雪降る〜バート・バカラックのレコード聴く

昨夜寝る前に、外をふと見るとえらく雪が積もっていた。もうやんでいたが、ずっと降っていたらしい。

実は昨夜は夕方外で食事をすませ、帰ってから、作りおきするため、クリームシチューを作っていた。
偶然おあつらえむきの取り合わせとなった。

「降るかもしれませんよ。タイヤはスタッドレスですか?」夕方寄った近くのお茶屋さんのおかみさんが言っていた。
その方は比叡平から通われている。そこらあたりは冬は必需品だそうだ。
岩倉も昔ほど降らなくなった。しかし降れば道も時間帯によっては、普通のタイヤでは恐い。
次の日、車で外出する予定があったので、作りおきしたのだったが、でれるだろうか?(案の定、翌朝はもっと積もり車は困難になった。)

クリームシチューは久しぶりだ。普通に市販のルーを使う。いつもカレーなのを、シチューにした。
今回は試しにゆずを少しだけ入れてみた。
少しなのにメチャメチャ風味がする。あまりあってないかもしれないが、和風シチューといった感じだ。(ゆずは欠片で鍋一杯に影響を及ぼす、恐るべし。)

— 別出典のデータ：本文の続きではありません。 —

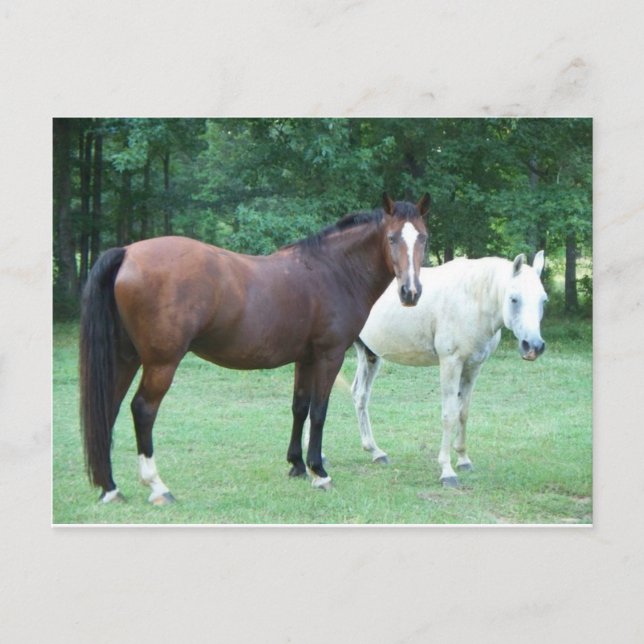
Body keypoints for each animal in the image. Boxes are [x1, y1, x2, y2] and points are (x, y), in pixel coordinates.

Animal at [79, 193, 430, 504]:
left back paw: (110, 488)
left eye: (423, 239)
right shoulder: (328, 356)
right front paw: (319, 472)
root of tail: (127, 253)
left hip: (126, 358)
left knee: (109, 409)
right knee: (142, 410)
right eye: (391, 238)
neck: (333, 272)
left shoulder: (305, 359)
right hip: (160, 363)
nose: (410, 292)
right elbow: (319, 411)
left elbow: (299, 407)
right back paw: (157, 486)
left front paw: (297, 465)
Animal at [352, 251, 547, 487]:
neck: (472, 300)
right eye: (514, 299)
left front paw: (463, 459)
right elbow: (449, 414)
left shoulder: (473, 367)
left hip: (369, 354)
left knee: (360, 396)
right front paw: (447, 471)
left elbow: (463, 412)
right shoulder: (450, 364)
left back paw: (375, 451)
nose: (533, 346)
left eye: (543, 300)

シチューはストーブの上に鍋をのせ作るのである。冬場はこれでガス代が節約できる。
なんせガスヒーターを動かし出してから、ガス代がすごい勢いで上がった。(先月は8000円を越えた!)

台所が寒いのでストーブを運び、そこで作業した。
どうもそれだけではなにか足りない。なにか聴くものが欲しい。
昔、わたしが子供だった頃、母が冷蔵庫の上にトランジスタラジオを置いて聴きながら炊事をしていた。それを思い出して、わたしの部屋に最近使わずに置きっぱなしの小さいステレオを持って降りてきて、その冷蔵庫のうえにおいた。

一部故障してCDが聴けなくなってしまった。しかしこの機械はレコードプレーヤーがついていて、USBも使える。5年くらい前に通販で買ったのである。中国製だった。
まだレコードが乗ったままになっていて、それをかけてみた。
よく鳴ったが、もともとこの機械はターンテーブルの回転がなぜか早く、微妙に音が高い(関東ヘルツに合わせているのかもしれない)。
正規の音にするには、レコードクリーナーを利用してレコードのはしっこに摩擦を起こし、回転を少し弛めて聴かなければならない。
ややこしいかもしれないが、極めてアナログなことをやって聴いていたが、さすがに邪魔くさく聴かなくなってしまった。

しかしこの際、そういうことは言ってられない。なにか音の鳴るものが欲しかった。あれだ、と思ったらすぐにやってみないと気が済まない。

やってみるとなんとか鳴ってくれた。

ディオンヌ・ワーウィック・シングス・バート・バカラックディオンヌ・ワーウィックバカラックの歌を歌って有名になったらしいが、このアルバムはその業績をまとめたベスト版みたいで、1978年のクレジットがある。
実際には1960年代のヒット曲ばかりである。
たぶん録音もその当時のものだろう。

バカラックといえば、村上春樹の1980年代に発表された短編に「バート・バカラックはお好き(のちに「窓」に改題)というのがあった。
それには、自宅に招いた大学生のために、ハンバーグステーキを焼く主婦が出てくる。
その主婦は大学生にとっては、充分魅力的で、彼にとってはそれがバカラック的な体験であった。つまりバカラックとは「大人」、それも憧れのキュートでエレガントな大人の異名なのである。

わたしはバカラックを聴きながらシチューを作ったが、いつになれば、そんな「大人」になれるのかを考えた。
もう齢はいよいよ大台の○十になるというのに。

雪はまだ昼過ぎにも降っていた。